Et ça marche, puisque Taïssa Charlier est sur le point de monter une association avec deux autres professionnelles du numérique, Kelly Hungerford et Natacha Gajdoczki. Des meet-up sont désormais organisés dans plusieurs villes de Suisse (Genève, Zurich, Lausanne et Saint-Gall). Ouvertes aux femmes comme aux hommes, ces rencontres numériques informelles permettent l’échange de bonnes pratiques et d’expertises.
Les femmes à la com, les hommes à la tech
Certaines forteresses sont plus difficiles à prendre. En effet, à l’ère de la production de contenus et des médias sociaux, les femmes ont davantage tendance à faire leur nid dans la communication et le marketing numérique, alors que leur nombre reste marginal dans la programmation ou le codage informatique. Même constat dans les conférences consacrées à la technologie et à l’innovation, «où en moyenne seuls 6% des intervenants sont des intervenantes», regrette Taïssa Charlier.
La cheffe d’entreprise Aurélie Duplais fait partie de celles qui balaient les stéréotypes.

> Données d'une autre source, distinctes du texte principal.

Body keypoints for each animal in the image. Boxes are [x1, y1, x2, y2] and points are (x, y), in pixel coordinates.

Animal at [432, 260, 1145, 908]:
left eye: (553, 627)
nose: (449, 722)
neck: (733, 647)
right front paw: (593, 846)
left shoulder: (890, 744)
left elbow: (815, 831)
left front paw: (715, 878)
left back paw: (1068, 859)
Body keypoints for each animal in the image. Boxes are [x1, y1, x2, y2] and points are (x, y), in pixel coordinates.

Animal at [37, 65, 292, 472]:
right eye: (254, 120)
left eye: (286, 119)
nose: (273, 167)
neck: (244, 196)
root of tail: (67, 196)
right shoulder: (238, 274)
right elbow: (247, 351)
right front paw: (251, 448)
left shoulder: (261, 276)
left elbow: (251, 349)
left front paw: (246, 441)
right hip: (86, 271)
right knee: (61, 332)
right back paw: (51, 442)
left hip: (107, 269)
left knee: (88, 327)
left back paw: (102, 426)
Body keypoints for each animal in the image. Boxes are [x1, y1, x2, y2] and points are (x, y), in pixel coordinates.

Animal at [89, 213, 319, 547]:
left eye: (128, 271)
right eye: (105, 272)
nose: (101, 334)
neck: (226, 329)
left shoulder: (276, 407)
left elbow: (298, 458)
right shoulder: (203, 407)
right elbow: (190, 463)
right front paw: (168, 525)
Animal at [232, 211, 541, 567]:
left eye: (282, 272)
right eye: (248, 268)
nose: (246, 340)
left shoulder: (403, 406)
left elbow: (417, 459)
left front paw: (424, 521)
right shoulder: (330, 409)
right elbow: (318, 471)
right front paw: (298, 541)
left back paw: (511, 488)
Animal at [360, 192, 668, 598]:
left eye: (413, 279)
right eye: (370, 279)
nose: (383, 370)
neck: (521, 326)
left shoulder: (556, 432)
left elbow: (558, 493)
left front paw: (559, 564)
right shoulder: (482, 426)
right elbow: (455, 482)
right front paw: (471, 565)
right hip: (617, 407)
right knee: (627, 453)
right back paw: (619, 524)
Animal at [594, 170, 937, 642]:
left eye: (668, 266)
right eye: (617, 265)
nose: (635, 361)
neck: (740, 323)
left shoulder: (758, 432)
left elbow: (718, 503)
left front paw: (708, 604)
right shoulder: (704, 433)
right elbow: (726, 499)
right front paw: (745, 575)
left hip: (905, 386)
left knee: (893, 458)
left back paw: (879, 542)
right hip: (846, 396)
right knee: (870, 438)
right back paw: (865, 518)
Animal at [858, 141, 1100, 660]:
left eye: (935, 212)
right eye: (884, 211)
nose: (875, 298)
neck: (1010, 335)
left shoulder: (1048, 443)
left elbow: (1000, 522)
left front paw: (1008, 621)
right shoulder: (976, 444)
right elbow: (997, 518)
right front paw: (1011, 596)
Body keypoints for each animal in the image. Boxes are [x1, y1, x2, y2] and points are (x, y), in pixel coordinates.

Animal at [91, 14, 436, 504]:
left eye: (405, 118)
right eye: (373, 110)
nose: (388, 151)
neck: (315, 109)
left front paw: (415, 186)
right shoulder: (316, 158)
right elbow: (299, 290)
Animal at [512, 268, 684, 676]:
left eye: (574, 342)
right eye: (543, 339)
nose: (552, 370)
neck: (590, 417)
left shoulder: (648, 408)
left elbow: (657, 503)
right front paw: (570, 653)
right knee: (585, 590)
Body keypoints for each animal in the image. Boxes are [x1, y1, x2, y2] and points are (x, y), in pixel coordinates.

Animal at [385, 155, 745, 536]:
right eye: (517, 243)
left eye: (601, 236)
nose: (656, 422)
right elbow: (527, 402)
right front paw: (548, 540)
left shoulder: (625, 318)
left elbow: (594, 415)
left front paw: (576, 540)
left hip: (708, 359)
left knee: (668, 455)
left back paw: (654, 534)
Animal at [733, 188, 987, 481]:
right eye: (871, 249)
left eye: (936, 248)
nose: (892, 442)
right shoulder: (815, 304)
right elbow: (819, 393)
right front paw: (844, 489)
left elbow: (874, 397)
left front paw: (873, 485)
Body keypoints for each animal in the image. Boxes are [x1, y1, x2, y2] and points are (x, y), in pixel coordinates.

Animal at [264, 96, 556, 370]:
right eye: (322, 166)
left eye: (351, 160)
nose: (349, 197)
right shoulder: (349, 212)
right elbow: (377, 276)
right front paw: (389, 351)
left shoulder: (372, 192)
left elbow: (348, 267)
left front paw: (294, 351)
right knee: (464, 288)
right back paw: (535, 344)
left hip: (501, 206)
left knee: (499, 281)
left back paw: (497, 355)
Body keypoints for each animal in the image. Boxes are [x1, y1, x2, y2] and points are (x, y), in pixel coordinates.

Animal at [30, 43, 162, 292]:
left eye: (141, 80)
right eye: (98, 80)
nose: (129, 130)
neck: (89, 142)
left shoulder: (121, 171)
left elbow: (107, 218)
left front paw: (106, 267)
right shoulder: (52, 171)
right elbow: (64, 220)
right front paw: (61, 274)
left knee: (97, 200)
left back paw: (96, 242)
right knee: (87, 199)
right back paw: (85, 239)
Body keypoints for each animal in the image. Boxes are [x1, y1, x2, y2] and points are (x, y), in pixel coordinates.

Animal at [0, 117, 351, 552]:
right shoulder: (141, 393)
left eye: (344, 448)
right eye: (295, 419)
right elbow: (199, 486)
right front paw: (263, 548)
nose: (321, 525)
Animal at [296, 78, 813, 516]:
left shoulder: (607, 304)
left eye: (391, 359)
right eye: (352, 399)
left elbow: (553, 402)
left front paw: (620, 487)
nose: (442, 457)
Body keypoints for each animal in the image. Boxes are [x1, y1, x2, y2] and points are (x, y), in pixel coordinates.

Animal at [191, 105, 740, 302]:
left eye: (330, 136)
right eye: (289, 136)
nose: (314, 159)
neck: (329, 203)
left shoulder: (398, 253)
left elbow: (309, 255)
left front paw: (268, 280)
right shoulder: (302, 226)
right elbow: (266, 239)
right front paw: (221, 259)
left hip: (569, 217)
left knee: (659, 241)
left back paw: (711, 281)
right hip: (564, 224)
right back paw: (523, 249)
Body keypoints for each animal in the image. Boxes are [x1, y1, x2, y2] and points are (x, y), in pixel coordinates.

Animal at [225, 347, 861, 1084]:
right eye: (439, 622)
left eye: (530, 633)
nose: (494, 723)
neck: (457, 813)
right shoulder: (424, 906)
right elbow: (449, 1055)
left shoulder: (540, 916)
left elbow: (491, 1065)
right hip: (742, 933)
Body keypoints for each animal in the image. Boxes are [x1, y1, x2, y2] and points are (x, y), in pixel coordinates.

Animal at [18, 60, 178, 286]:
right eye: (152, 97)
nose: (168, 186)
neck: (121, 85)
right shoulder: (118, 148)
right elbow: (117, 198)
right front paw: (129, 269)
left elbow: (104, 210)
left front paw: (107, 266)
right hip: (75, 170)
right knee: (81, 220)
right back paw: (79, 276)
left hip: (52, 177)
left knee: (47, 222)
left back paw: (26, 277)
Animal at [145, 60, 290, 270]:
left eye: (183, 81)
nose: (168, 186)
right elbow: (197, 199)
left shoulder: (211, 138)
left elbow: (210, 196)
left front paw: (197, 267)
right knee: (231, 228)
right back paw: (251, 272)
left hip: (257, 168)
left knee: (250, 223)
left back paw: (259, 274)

A 36 ans, la codirectrice de l’agence de communication numérique Virtua, à Morges, a toujours «évolué naturellement» dans les métiers du web. D’abord à Boston, au sein du groupe Redcats, ex-filiale de Kering, spécialisé dans la distribution de confection à l’international. Puis en Suisse, où elle assiste à la féminisation des métiers du numérique. «Je ne me suis jamais dit que c’était un monde d’hommes, explique-t-elle. Tout au long de ma carrière, j’ai eu la chance d’avoir des mentors qui m’ont donné cet élan pour me dépasser.» Virtua compte aujourd’hui 30% de femmes, dont des ingénieures et des développeuses IT. Pour beaucoup d’entrepreneuses, cette motivation s’acquiert dès la scolarité postobligatoire, voire plus tôt.
Hélène Fueger est déléguée au Bureau de l’égalité de l’EPFL. Auprès des 3000 étudiantes, doctorantes et post-doctorantes, soit 30% des effectifs du campus, elle a pour objectif de leur insuffler le goût d’entreprendre. «Le lancement d’une start-up est risqué. L’investissement n’est pas mesurable. Aujourd’hui, il peut paraître moins facile pour les femmes de sauter le pas. Il faut donc renforcer leur confiance et leur montrer des rôles modèles d’entrepreneuses dans les filières techniques.» L’EPFL vient de mettre au concours le 2e prix Isabelle Musy, qui récompense une idée de start-up développée par une entrepreneuse.
Du côté d’Yverdon, la Haute Ecole de gestion (HEIG-VD) lutte contre la discrimination des genres dans la technique. Dès leur sortie de la scolarité obligatoire, elle propose notamment une année préparatoire aux jeunes femmes. Soit six mois de stage en entreprise et six mois de cours. La vingtaine d’étudiantes inscrites cette année s’immergent dans tous les domaines de l’ingénierie. «Ce tour d’horizon est pour elles un premier pas, qui leur permet de tâter le terrain», relève Céline Ehrwein Nihan, responsable du Bureau de l’égalité des chances de la HEIG-VD. Et peut-être de créer des vocations.